El problema es estructural: los algoritmos no fueron diseñados para promover deliberación, sino permanencia. Su lógica premia la intensidad, no la razón. Y así, cada video que exagera, cada tuit incendiario o rumor compartido en grupos cerrados tiene más posibilidades de sobrevivir que una idea argumentada.
El resultado es una ciudadanía que, cansada del exceso, se refugia en burbujas ideológicas donde solo escucha lo que confirma sus sesgos. La democracia, que alguna vez dependió del encuentro en la plaza, hoy depende de lo que el sistema de recomendación decide mostrarle.
Este panorama distorsionado es fruto de una responsabilidad compartida. Las plataformas digitales, centradas en la monetización de la atención; los medios tradicionales, que han optado por la visibilidad en detrimento de la profundidad; y nosotros, los ciudadanos, que hemos relegado la reflexión en favor del impulso, somos partes de un mismo problema.
El desafío, por tanto, radica en recuperar una conversación pública fundamentada en el liderazgo civil, aquel que prioriza la escucha activa, la comprensión de la complejidad y la búsqueda de credibilidad sobre la popularidad. Recordemos que el propósito del discurso es iluminar, no confundir.
La solución requiere un enfoque multifacético.

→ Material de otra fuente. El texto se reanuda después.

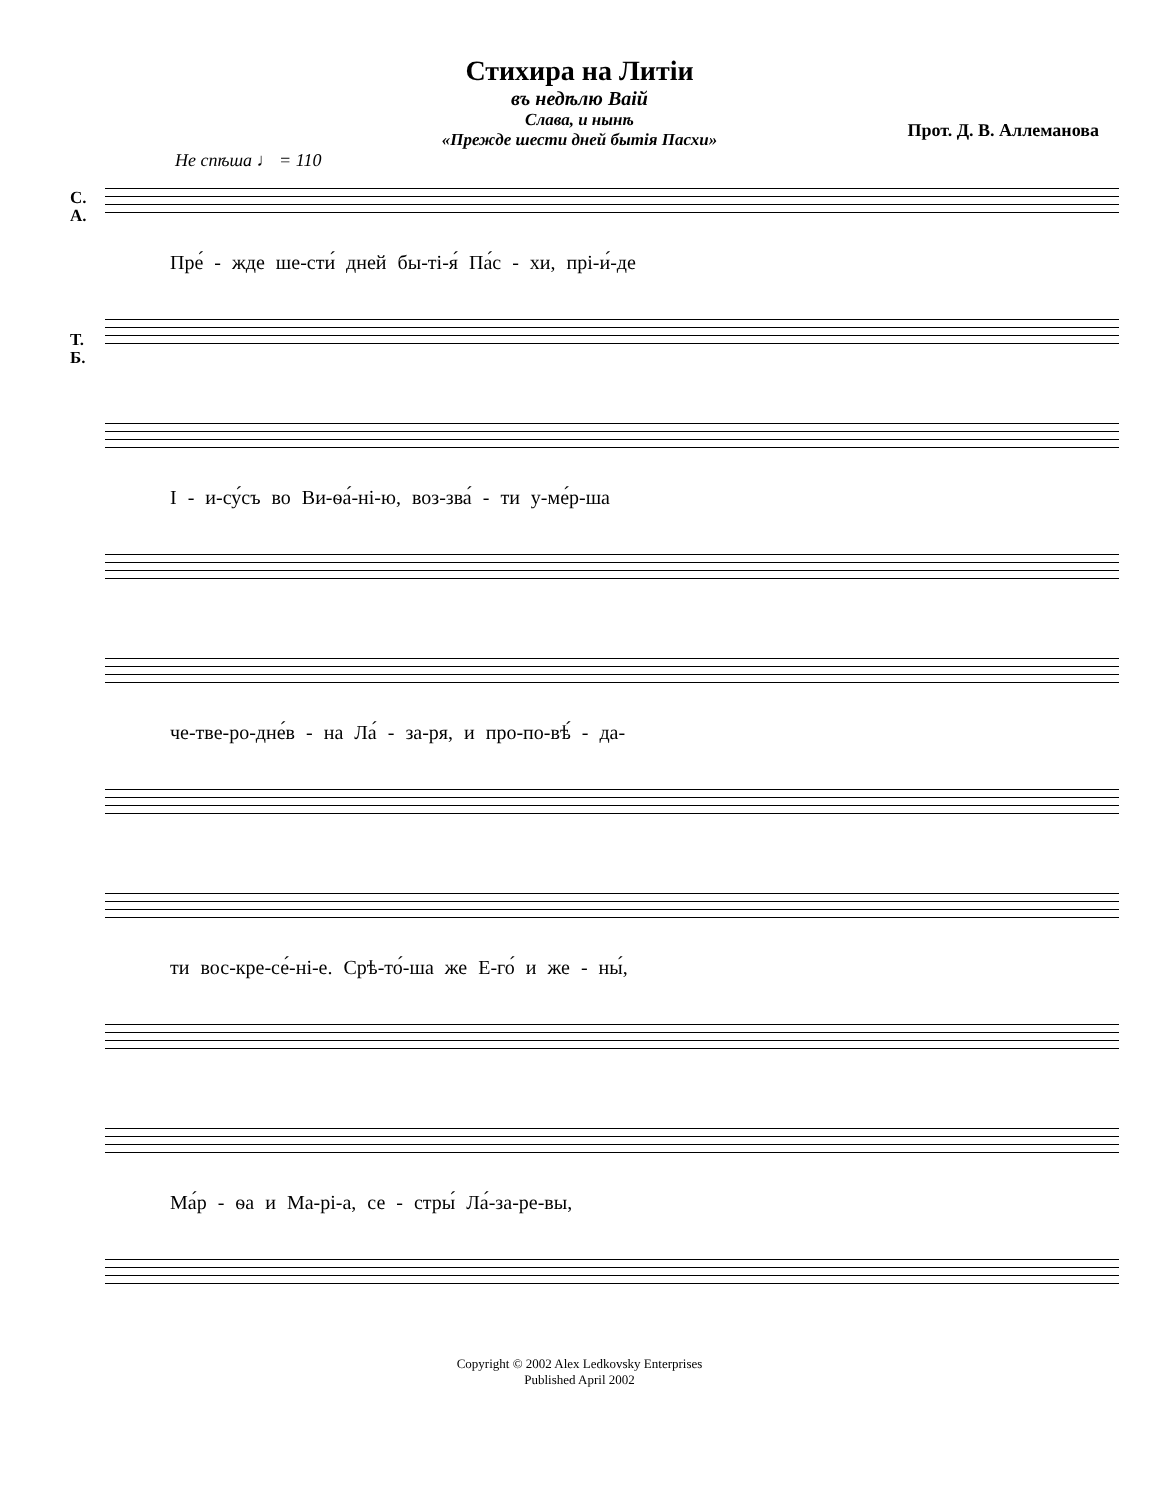Стихира на Литіи
въ недѣлю Ваій
Слава, и нынѣ
«Прежде шести дней бытія Пасхи»
Прот. Д. В. Аллеманова
Не спѣша ♩ = 110
С.
А.
Пре́ - жде ше-сти́ дней бы-ті-я́ Па́с - хи, прі-и́-де
Т.
Б.
І - и-су́съ во Ви-ѳа́-ні-ю, воз-зва́ - ти у-ме́р-ша
че-тве-ро-дне́в - на Ла́ - за-ря, и про-по-вѣ́ - да-
ти вос-кре-се́-ні-е. Срѣ-то́-ша же Е-го́ и же - ны́,
Ма́р - ѳа и Ма-рі-а, се - стры́ Ла́-за-ре-вы,
Copyright © 2002 Alex Ledkovsky Enterprises
Published April 2002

Desde una perspectiva comunicacional, es clave exigir transparencia en los algoritmos para entender las dinámicas detrás de los contenidos que recibimos. En el plano educativo, la alfabetización mediática se presenta como herramienta clave para formar ciudadanos críticos. Y desde una óptica ética, es esencial que periodistas, educadores, científicos y líderes sociales reconozcan el valor de la palabra como un bien común, no como instrumento de manipulación.
De cara a las elecciones de 2026, es urgente evitar que el debate nacional quede a merced de los algoritmos. La democracia se erosiona lentamente cada vez que confundimos la popularidad con la legitimidad. Recuperar el valor de la palabra no es solo un acto cultural: es un acto de supervivencia democrática.